--- Begin GIVEN PASSAGE ---
Even if acts of violence seem to be obviously terrorist in nature sometimes courts disagree.
TORONTO, CANADA — Canada has an advantage when it comes to terrorism. That advantage: it is a rare event here. If we count ALL the attacks and deaths from terrorist acts since this nation was founded on July 1, 1867, and use as broad a definition of terrorism as possible, we come up with 30 deaths more or less (NB I am NOT counting the Air India attack in 1985 since, although it was planned in Canada, it occurred outside our national borders).
30 deaths in 153 years, i.e. one death every five years. Not bad, eh?
This could of course change and there are legitimate, albeit exaggerated, warnings of the scourge of the ‘far right’ in Canada. In addition, thanks to our security intelligence and law enforcement agencies (i.e. CSIS and the RCMP), plots that could have greatly multiplied the death toll were foiled.
To date, however, we have been spared the all too regular scenes of carnage that many of our allies, not to mention nations in Asia and Africa, witness on a monthly (or even weekly or, yikes!, daily) basis.
On this day in 2016, a man was arrested after walking into a Canadian Forces recruiting office in Toronto and allegedly stabbing two Forces members.
Hence, we have not developed a solid way to prosecute individuals brought to court on terrorism charges. Yes, we have had some successful cases wherein we have obtained guilty verdicts, but we have also failed in others and terrorists have walked away. So far, so good: none of the ‘acquitted’ have gone on to do anything nasty but…
2016 Canadian Forces Toronto stagbbing
Today’s featured attack in a good example. On this day in 2016 a man was arrested after walking into a Canadian Forces recruiting office in Toronto armed with a knife and allegedly stabbing two Forces members in an incident that later bore all the hallmarks of a terrorist act. Ayanle Hassan Ali told police that he was acting on orders from “Allah” (“Allah told me to do this, Allah told me to kill people.”). He was charged with attempted murder, aggravated assault, assault with a weapon and possessing a dangerous weapon. Terrorism charges came later.
--- End GIVEN PASSAGE ---
## JOB 1
From the rows below, pull out each line that contains the string "time".
--- Begin RECORD LIST ---
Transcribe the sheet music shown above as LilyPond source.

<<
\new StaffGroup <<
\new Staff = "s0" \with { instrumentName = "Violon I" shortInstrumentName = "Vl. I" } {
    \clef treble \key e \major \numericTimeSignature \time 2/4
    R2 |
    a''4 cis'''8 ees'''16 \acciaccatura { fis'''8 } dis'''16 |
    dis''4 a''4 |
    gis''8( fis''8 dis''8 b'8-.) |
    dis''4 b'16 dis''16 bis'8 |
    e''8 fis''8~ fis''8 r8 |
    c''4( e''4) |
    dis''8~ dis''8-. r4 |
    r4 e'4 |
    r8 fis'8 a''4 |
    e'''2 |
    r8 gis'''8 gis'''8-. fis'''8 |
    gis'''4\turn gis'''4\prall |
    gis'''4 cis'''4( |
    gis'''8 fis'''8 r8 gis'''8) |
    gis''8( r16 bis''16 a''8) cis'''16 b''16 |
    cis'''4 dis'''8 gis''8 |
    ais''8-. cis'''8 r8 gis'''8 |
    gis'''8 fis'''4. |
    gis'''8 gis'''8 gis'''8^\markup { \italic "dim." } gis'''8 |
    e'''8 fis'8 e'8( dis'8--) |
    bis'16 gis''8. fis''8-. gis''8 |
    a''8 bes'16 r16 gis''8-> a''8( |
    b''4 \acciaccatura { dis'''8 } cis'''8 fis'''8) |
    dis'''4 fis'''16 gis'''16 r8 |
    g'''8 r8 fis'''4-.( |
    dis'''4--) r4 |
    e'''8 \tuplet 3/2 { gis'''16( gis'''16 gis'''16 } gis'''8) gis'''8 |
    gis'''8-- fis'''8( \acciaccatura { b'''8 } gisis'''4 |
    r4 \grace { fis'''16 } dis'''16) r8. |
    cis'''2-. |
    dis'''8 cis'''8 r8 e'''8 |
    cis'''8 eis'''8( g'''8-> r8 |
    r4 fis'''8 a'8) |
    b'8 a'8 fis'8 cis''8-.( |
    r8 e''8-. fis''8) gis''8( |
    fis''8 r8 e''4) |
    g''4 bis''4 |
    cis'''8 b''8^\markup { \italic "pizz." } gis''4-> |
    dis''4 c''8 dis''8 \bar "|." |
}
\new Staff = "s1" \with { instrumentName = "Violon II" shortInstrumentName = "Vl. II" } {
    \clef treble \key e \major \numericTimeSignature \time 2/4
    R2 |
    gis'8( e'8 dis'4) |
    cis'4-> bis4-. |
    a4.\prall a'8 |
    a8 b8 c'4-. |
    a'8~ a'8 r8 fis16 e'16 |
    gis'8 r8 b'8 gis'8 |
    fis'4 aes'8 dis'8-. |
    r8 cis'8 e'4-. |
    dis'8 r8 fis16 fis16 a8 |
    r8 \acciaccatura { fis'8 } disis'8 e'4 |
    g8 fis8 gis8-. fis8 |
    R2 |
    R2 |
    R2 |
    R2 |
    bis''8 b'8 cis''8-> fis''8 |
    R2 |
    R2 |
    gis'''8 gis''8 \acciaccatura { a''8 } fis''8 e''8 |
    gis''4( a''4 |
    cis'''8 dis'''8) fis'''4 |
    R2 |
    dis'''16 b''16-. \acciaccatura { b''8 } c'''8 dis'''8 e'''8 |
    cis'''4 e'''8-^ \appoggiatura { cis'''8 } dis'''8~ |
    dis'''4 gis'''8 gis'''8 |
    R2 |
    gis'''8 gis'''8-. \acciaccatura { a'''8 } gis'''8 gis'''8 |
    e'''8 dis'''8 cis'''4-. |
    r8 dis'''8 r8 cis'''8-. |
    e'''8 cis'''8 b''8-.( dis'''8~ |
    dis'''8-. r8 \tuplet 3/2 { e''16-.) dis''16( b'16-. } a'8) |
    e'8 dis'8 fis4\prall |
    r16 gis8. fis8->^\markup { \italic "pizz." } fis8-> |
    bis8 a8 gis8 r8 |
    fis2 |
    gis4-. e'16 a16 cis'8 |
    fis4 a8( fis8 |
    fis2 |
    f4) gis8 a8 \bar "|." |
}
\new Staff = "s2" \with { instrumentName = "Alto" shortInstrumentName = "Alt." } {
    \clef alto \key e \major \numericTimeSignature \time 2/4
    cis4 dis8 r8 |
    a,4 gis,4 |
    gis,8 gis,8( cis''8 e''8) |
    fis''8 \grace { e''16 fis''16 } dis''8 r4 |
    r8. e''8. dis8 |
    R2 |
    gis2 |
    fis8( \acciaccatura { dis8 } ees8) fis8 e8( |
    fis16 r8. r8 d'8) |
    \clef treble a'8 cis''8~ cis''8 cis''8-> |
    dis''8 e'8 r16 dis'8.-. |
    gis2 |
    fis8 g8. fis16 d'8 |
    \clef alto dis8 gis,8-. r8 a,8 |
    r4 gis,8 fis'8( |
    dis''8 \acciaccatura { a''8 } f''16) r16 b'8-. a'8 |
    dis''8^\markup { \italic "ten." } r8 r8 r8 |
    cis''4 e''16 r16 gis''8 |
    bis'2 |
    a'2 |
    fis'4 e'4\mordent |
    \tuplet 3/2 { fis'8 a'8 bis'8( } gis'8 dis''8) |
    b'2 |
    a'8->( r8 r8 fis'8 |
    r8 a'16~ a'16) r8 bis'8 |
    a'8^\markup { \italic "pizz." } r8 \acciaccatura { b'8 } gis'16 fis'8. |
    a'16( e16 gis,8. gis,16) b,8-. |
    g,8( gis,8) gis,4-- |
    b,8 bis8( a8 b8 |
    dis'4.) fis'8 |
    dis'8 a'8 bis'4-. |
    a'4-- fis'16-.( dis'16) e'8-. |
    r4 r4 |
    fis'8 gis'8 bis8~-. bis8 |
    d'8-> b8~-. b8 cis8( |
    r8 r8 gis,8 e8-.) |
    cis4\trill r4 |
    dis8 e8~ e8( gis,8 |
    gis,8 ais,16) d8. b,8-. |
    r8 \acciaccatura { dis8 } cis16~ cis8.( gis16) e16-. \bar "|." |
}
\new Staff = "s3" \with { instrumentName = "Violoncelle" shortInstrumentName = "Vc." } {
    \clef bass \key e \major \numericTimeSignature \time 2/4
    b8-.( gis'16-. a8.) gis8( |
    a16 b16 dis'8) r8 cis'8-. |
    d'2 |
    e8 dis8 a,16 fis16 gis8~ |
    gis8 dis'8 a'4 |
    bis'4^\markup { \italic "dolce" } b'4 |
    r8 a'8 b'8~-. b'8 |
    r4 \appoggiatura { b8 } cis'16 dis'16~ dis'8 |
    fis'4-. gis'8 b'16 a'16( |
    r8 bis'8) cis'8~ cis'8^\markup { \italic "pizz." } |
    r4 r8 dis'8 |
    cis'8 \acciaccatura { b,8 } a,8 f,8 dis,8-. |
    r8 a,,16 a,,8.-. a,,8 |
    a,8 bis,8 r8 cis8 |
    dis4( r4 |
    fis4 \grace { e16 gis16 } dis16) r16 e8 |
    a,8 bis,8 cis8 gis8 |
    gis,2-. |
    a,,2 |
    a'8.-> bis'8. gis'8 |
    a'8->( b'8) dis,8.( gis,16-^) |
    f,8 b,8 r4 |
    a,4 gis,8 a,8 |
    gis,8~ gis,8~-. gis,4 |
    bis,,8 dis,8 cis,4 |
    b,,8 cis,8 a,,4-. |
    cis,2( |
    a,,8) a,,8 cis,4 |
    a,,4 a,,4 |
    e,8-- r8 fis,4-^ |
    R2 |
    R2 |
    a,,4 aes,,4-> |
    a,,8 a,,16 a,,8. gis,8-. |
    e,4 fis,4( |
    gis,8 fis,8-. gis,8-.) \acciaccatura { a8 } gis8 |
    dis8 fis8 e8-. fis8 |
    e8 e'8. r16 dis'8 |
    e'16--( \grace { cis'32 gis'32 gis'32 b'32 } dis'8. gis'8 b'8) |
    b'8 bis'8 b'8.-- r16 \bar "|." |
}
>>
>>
--- End RECORD LIST ---
## JOB 2
Summarize the piece on terrorism in Canada in three sentences.

## FINAL ANSWER 1
    \clef treble \key e \major \numericTimeSignature \time 2/4
    \clef treble \key e \major \numericTimeSignature \time 2/4
    \clef alto \key e \major \numericTimeSignature \time 2/4
    \clef bass \key e \major \numericTimeSignature \time 2/4

## FINAL ANSWER 2
Canada rarely experiences terrorism: even under a broad definition, the attacks since 1867 have caused about 30 deaths, and CSIS and the RCMP have foiled plots that could have raised that toll. Because such cases are rare, the country has not developed a solid way to prosecute terrorism charges, winning some cases and losing others. One example is a 2016 attack in which a man was arrested after allegedly stabbing two Forces members at a Canadian Forces recruiting office in Toronto; he was first charged with offenses such as attempted murder, and terrorism charges came later.